Query plan cost estimation
The query optimizer chooses a query plan based on cost estimates. The query optimizer uses information from a number of sources to develop potential plans and determine their relative costs. These include:
-
Number of table rows
-
Column statistics, including: number of distinct values (cardinality), minimum/maximum values, distribution of values, and disk space usage
-
Access path that is likely to require fewest I/O operations, and lowest CPU, memory, and network usage
-
Available eligible projections
-
Join options: join types (merge versus hash joins), join order
-
Query predicates
-
Data segmentation across cluster nodes
Many important optimizer decisions rely on statistics, which the query optimizer uses to determine the final plan to execute a query. Therefore, it is important that statistics be up to date. Without reasonably accurate statistics, the optimizer could choose a suboptimal plan, which might affect query performance.
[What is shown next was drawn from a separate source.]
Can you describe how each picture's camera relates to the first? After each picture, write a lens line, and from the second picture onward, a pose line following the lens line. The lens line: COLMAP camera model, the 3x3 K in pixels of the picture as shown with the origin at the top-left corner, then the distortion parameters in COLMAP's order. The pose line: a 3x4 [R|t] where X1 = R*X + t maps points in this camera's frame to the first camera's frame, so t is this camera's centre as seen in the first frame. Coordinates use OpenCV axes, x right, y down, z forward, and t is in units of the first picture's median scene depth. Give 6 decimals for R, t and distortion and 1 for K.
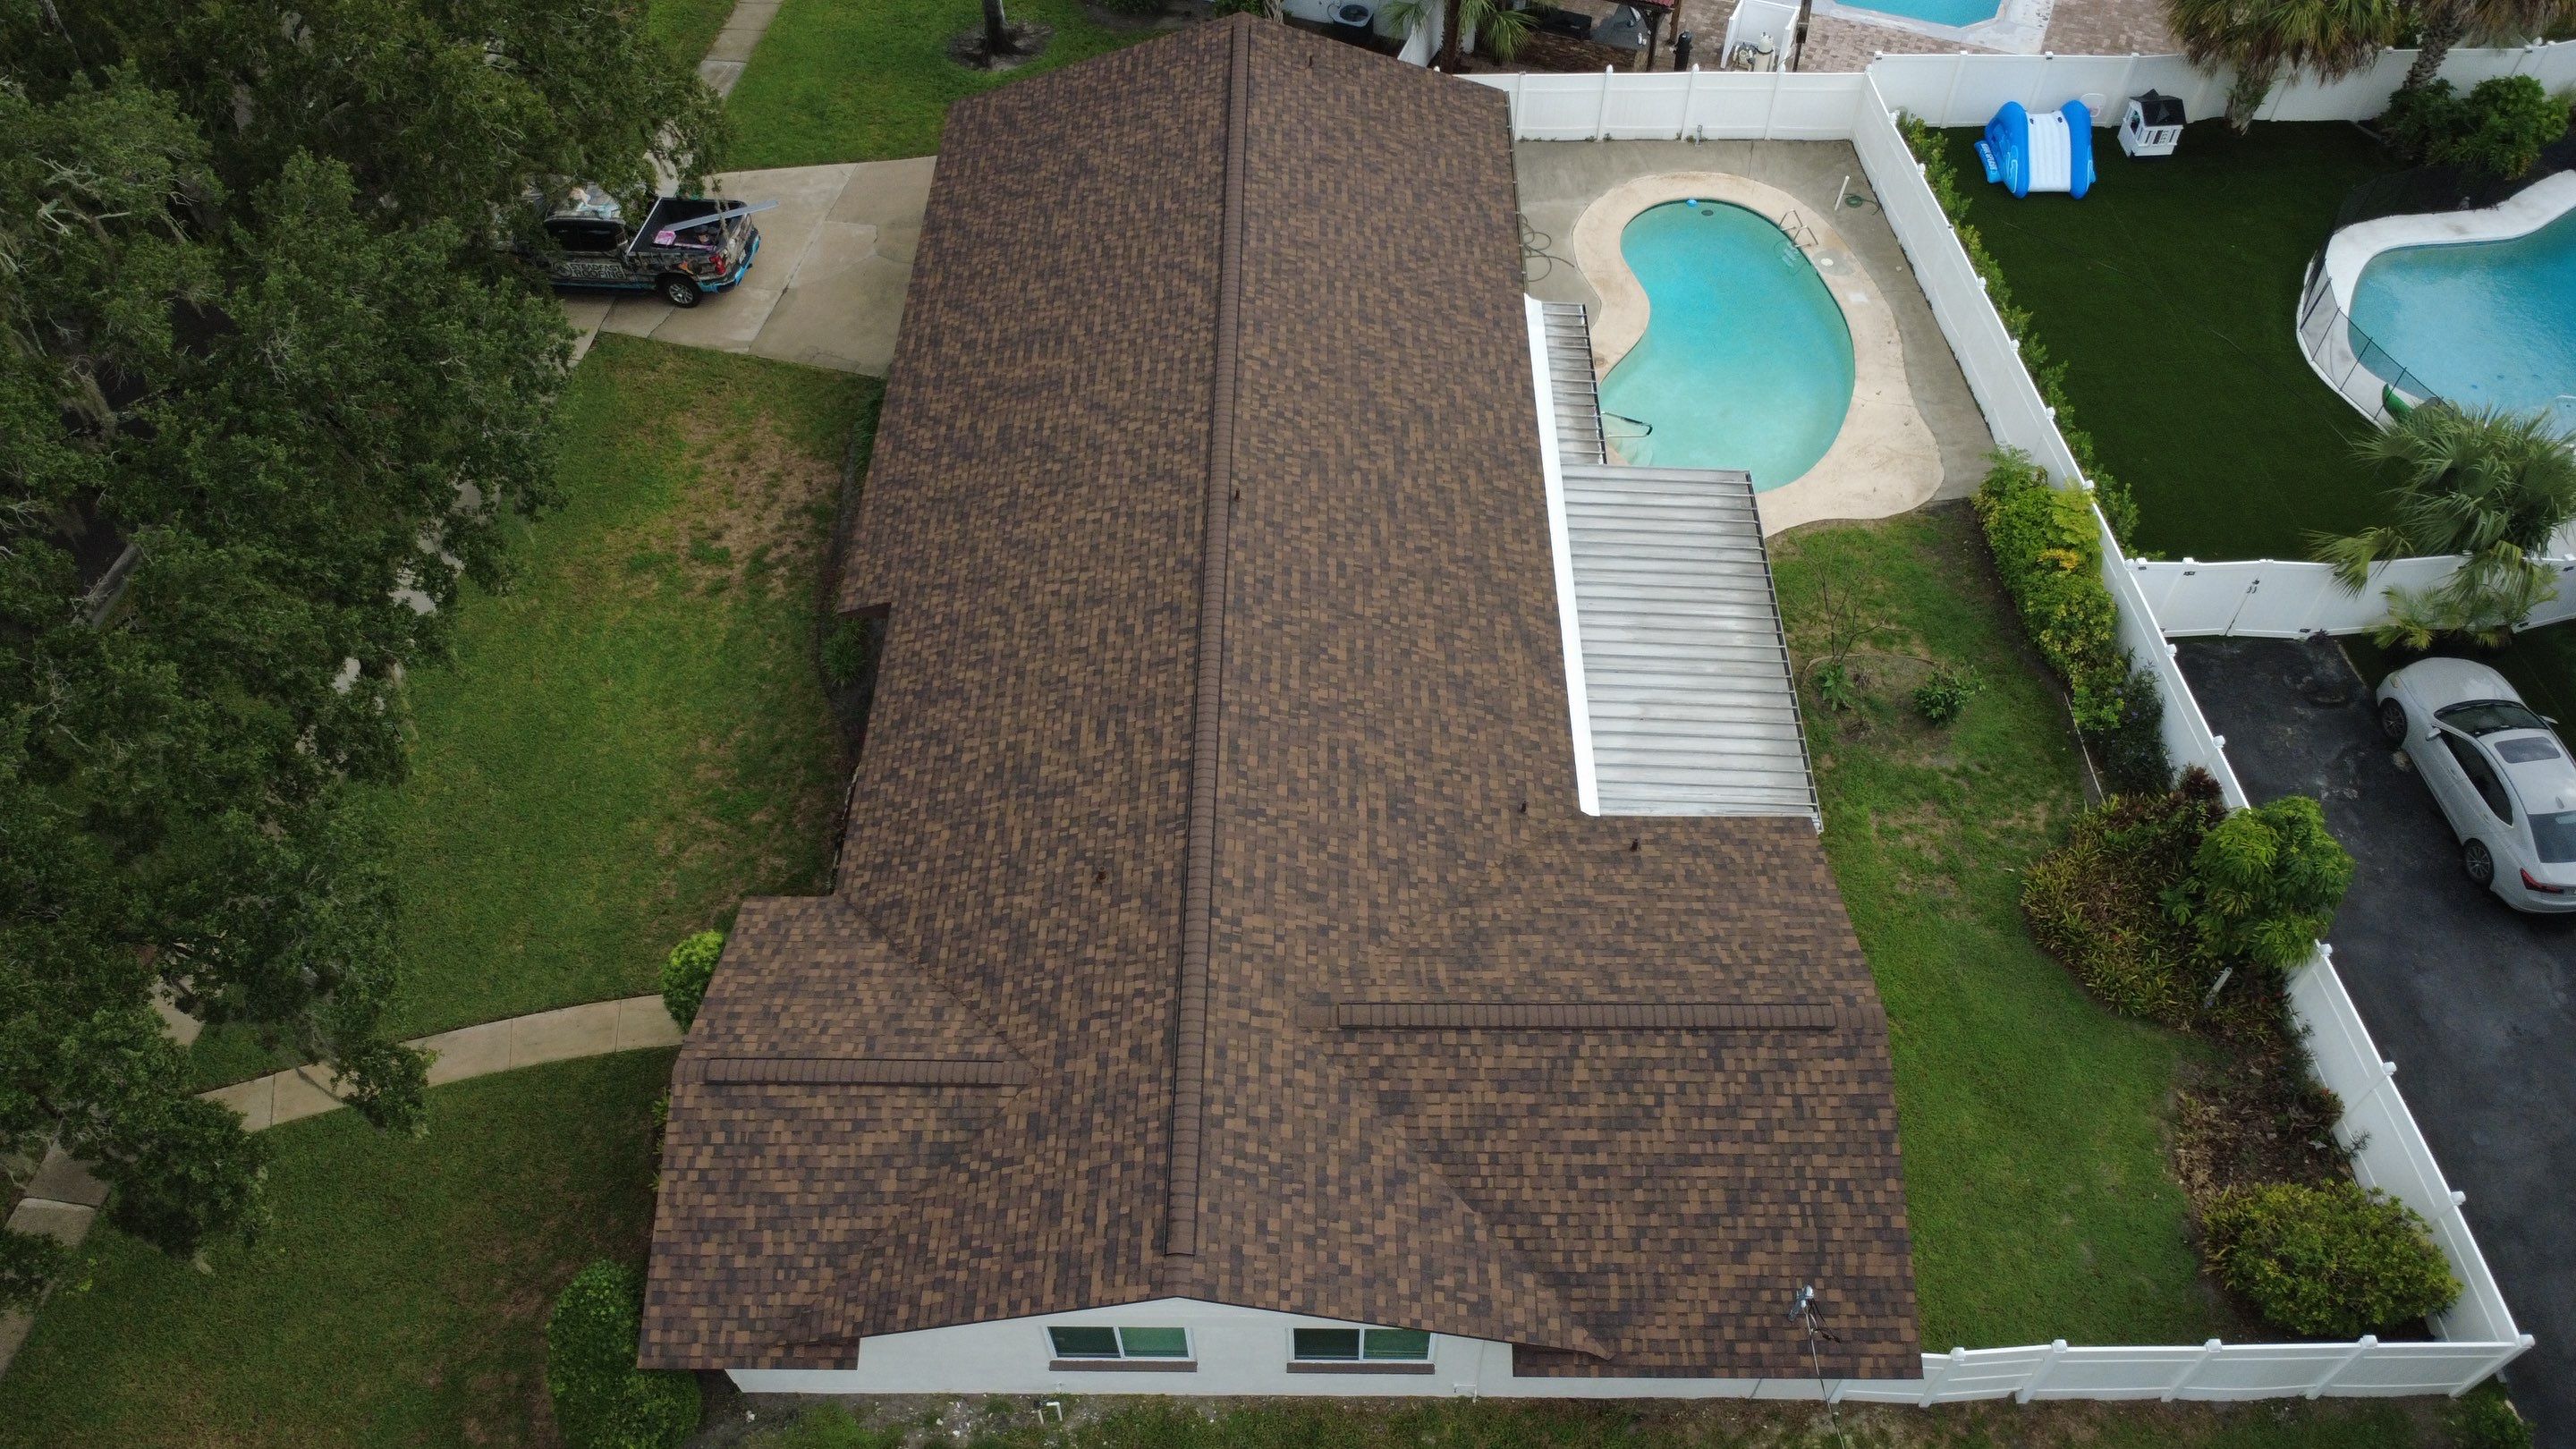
lens RADIAL K [[1869.5, 0, 1282.2], [0, 1869.5, 720.5], [0, 0, 1]] dist [-0.000640, 0.002079]
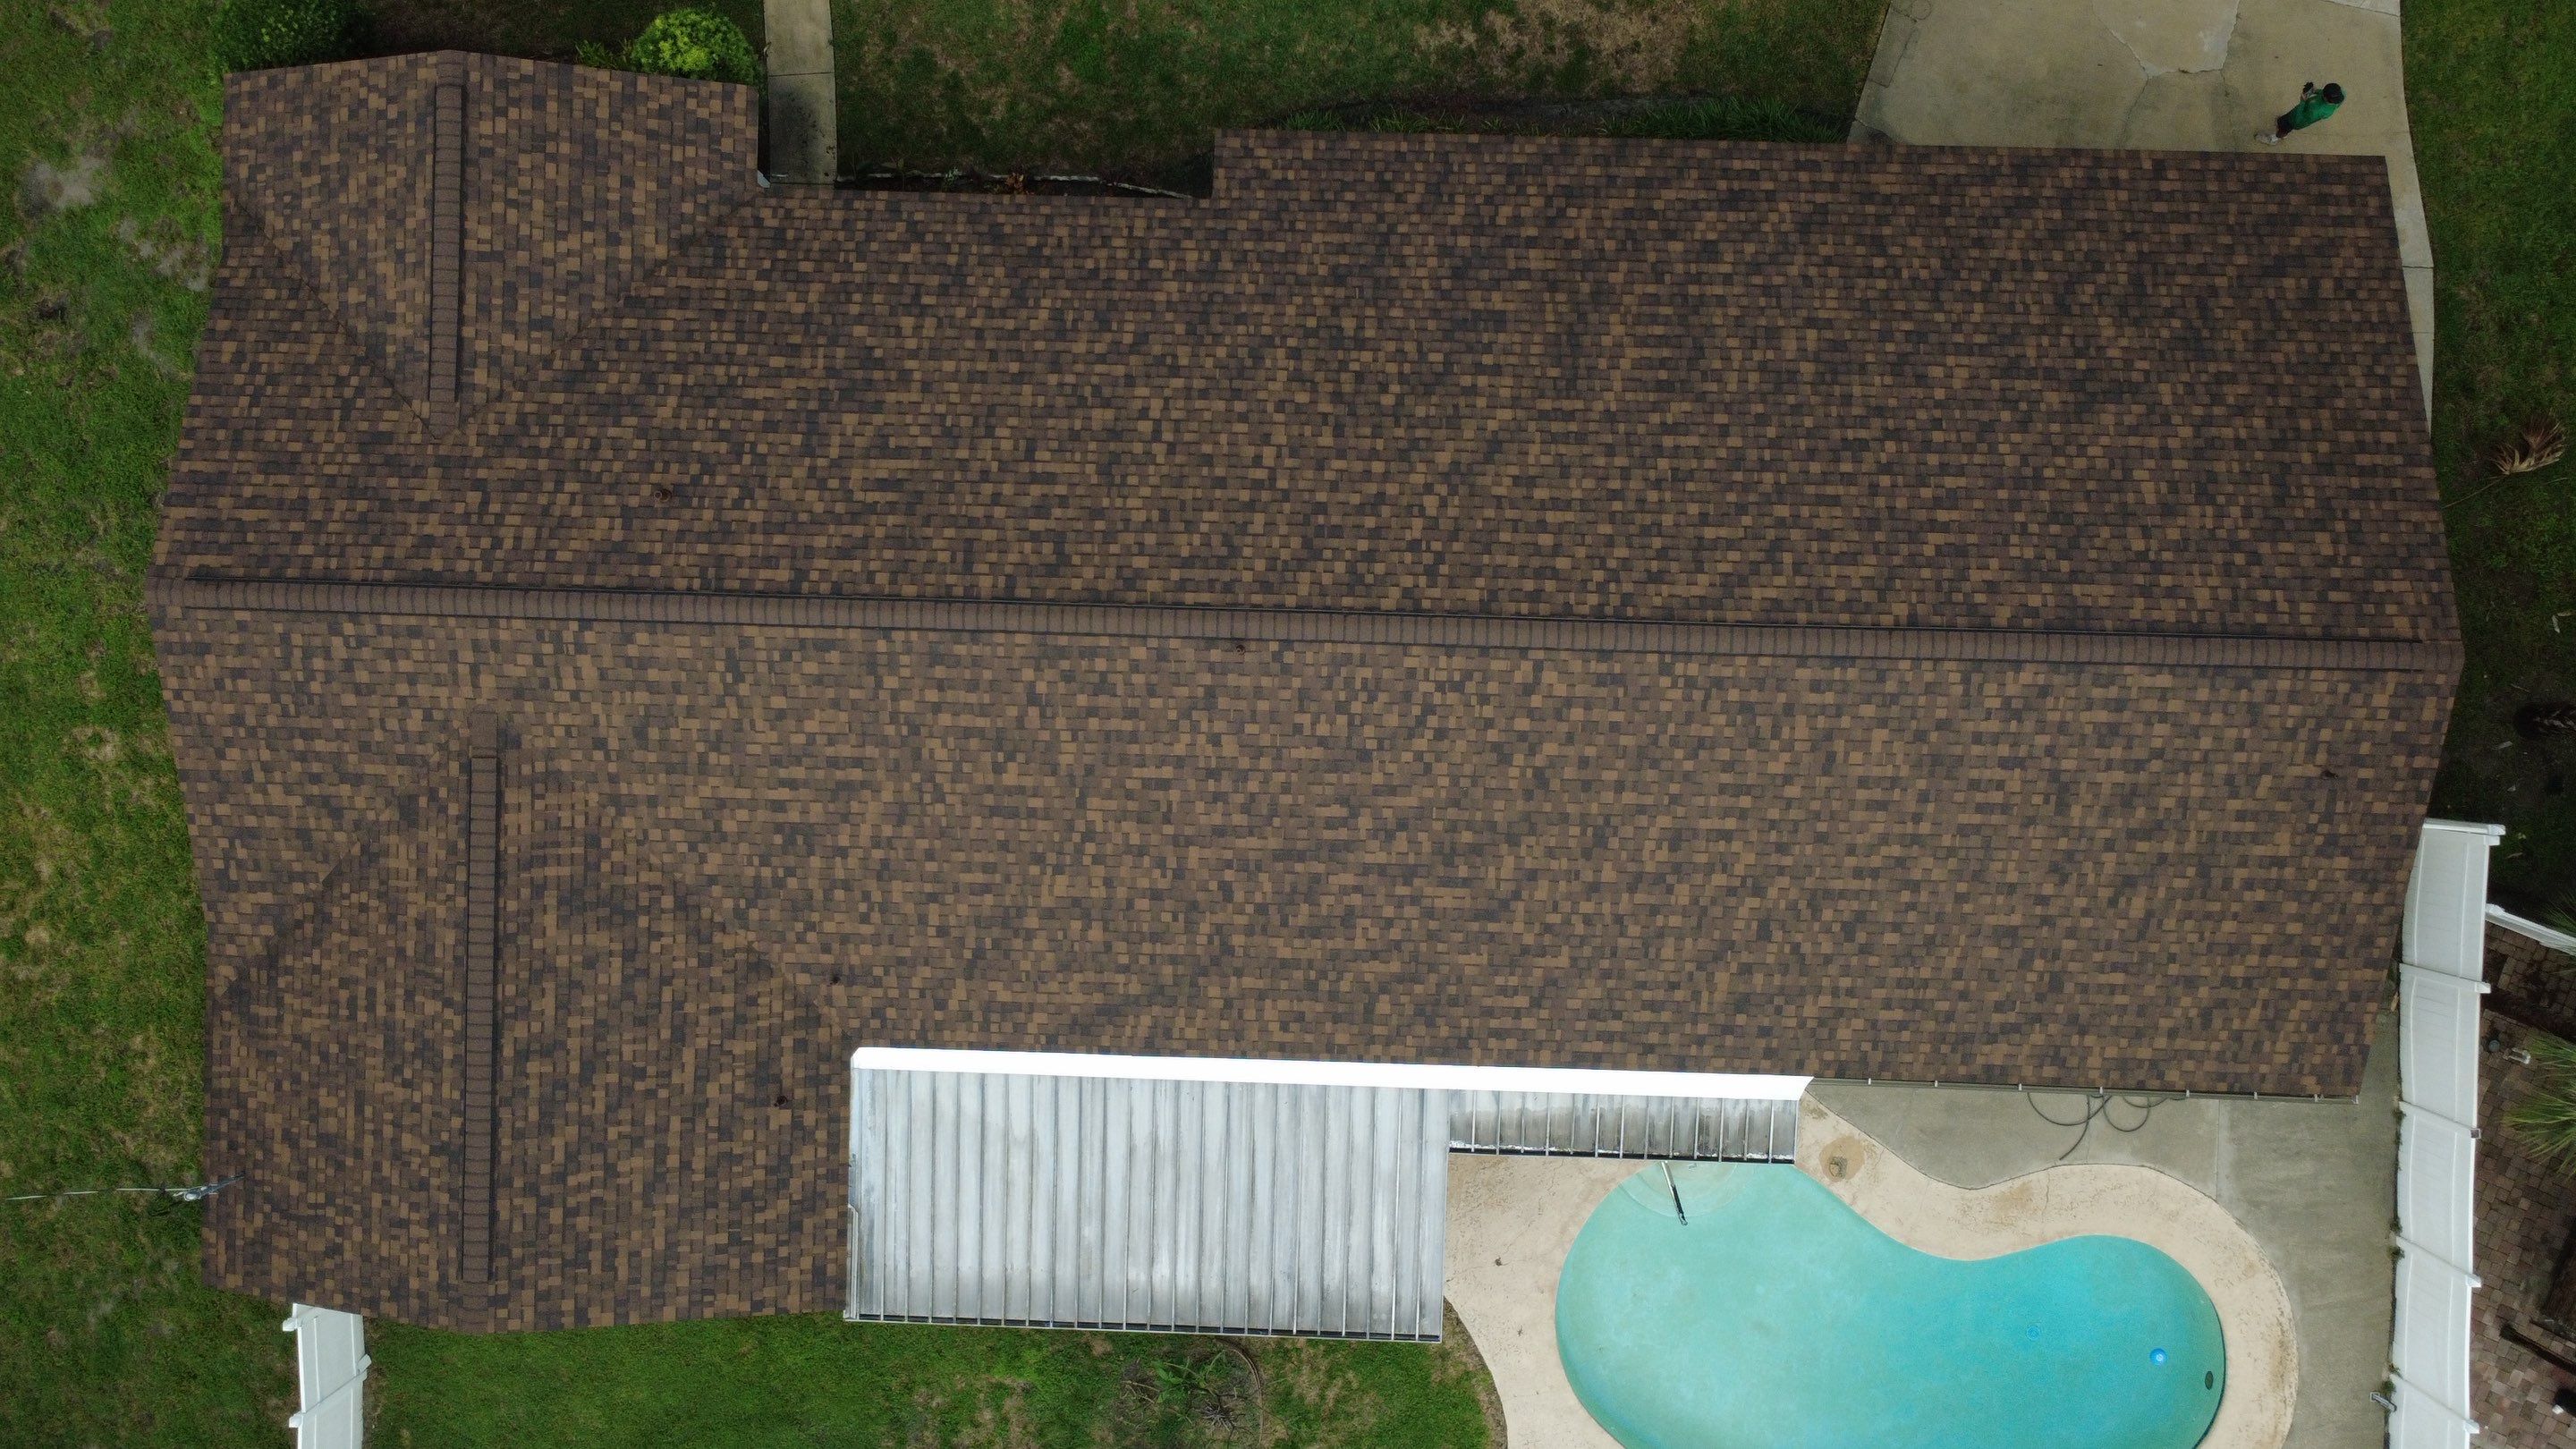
lens RADIAL K [[1869.5, 0, 1285.4], [0, 1869.5, 719.9], [0, 0, 1]] dist [-0.000640, 0.002079]
pose [[-0.014864, 0.999324, 0.033635, -0.021799], [-0.765061, -0.033026, 0.643111, -0.625576], [0.643787, -0.016174, 0.765034, 0.452584]]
Vertica provides hints about statistics in the query plan. See Query plan statistics.
Cost versus execution runtime
Although costs correlate to query runtime, they do not provide an estimate of actual runtime. For example, if the optimizer determines that Plan A costs twice as much as Plan B, it is likely that Plan A will require more time to run. However, this cost estimate does not necessarily indicate that Plan A will run twice as long as Plan B.
Also, plan costs for different queries are not directly comparable. For example, if the estimated cost of Plan X for query1 is greater than the cost of Plan Y for query2, it is not necessarily true that Plan X's runtime is greater than Plan Y's runtime.